By plane, of course, you get there faster. Slovenia's main airport is close to Ljubljana, the country's capital. Brussels Airlines flies there directly. Via a stopover, you can fly with several other airlines.


Slovenia is very diverse in its landscapes in a small area:


In the north (border with Austria and part with Italy) you can find the Alps (they call it the sunny southern flank of the Alps).

Inland (towards Croatia) you have the karst region (limestone subsoil, large cave systems), on the Adriatic coast (Slovenia has a rather short coastline) you have typical Mediterranean landscapes and in the East, you have a much more rolling landscape (towards Hungary).

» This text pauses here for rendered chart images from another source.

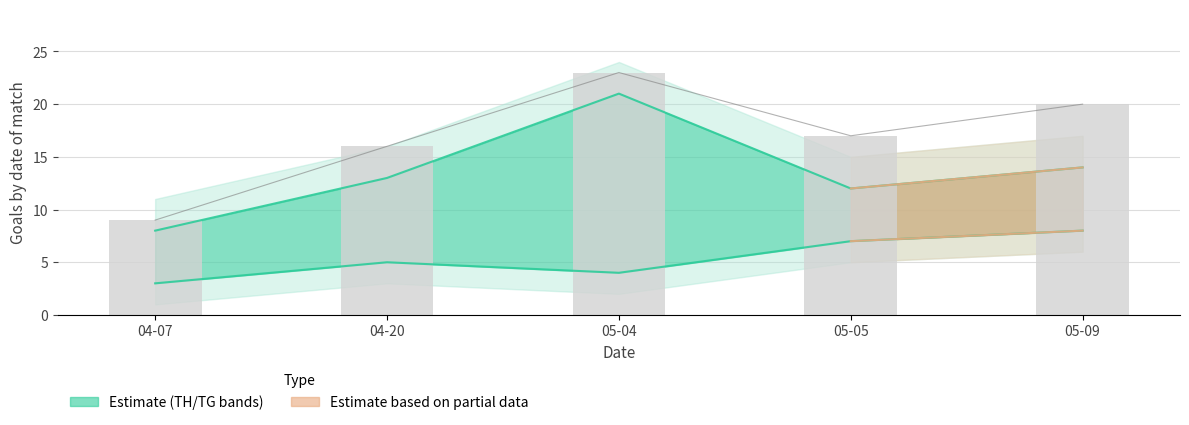

What is the average value?

14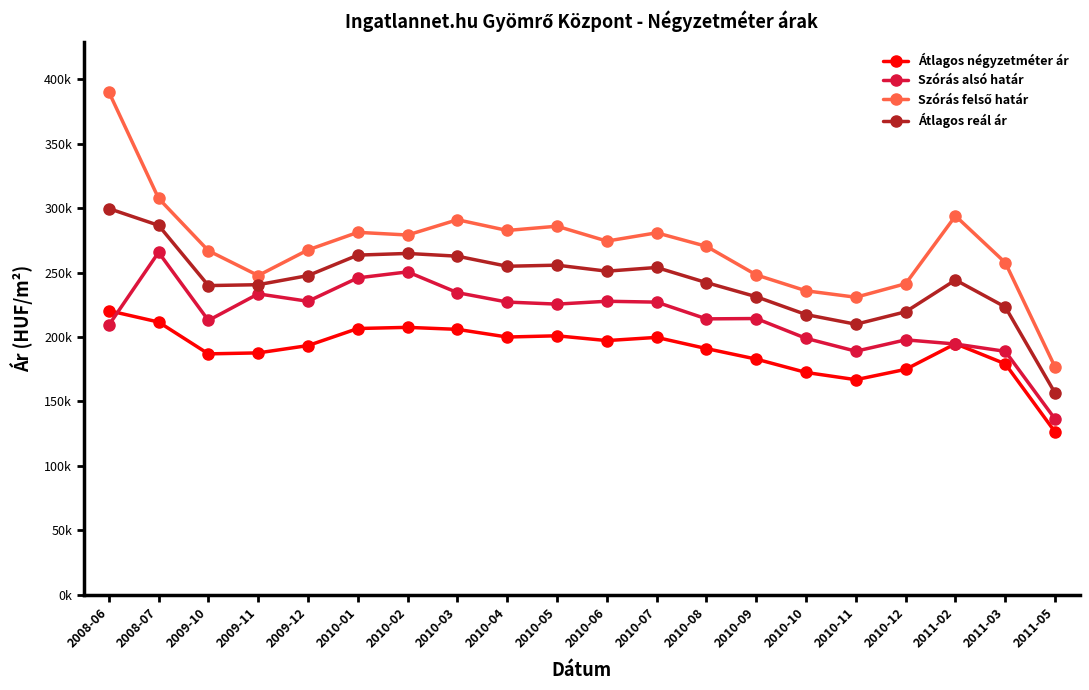

Reading left to right, list all the values displayed in this chart.

Átlagos négyzetméter ár: 2008-06=220396	2008-07=211570	2009-10=186859	2009-11=187612	2009-12=193291	2010-01=206543	2010-02=207438	2010-03=205886	2010-04=199929	2010-05=200887	2010-06=197165	2010-07=199651	2010-08=190957	2010-09=182788	2010-10=172416	2010-11=166804	2010-12=174839	2011-02=194729	2011-03=179104	2011-05=126199
Szórás alsó határ: 2008-06=209102	2008-07=265694	2009-10=212807	2009-11=233442	2009-12=227681	2010-01=245860	2010-02=250518	2010-03=234392	2010-04=227076	2010-05=225491	2010-06=227710	2010-07=227026	2010-08=214030	2010-09=214292	2010-10=198900	2010-11=188911	2010-12=197745	2011-02=194508	2011-03=188811	2011-05=136198
Szórás felső határ: 2008-06=390316	2008-07=307604	2009-10=266945	2009-11=247684	2009-12=267579	2010-01=281218	2010-02=279150	2010-03=291010	2010-04=282682	2010-05=285973	2010-06=274422	2010-07=280854	2010-08=270340	2010-09=248164	2010-10=235824	2010-11=230827	2010-12=241337	2011-02=293970	2011-03=257687	2011-05=176560
Átlagos reál ár: 2008-06=299709	2008-07=286649	2009-10=239876	2009-11=240563	2009-12=247630	2010-01=263539	2010-02=264834	2010-03=262701	2010-04=254879	2010-05=255732	2010-06=251066	2010-07=253940	2010-08=242185	2010-09=231228	2010-10=217362	2010-11=209869	2010-12=219541	2011-02=244239	2011-03=223249	2011-05=156379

Slovenia is a mix of different cultures.

For example, a mixed grill and all kinds of grilled dishes are very popular (Croatian influence), they also like to eat schnitzels and veal steaks (Austrian influence), but Pasta and Pizza are also very popular (Italian influence). For example, in almost every restaurant you can order gorgonzola sauce (for lovers)!

Economy and safety

Slovenia is a very safe and quiet country. Economically they were already the quiet engine in Yugoslavia, after the independence they put everything into their own strength. In terms of culture, it is rather uniformly Catholic (many little churches). Can sound a bit boring, but contributes just as much to the tranquility that Slovenia exudes.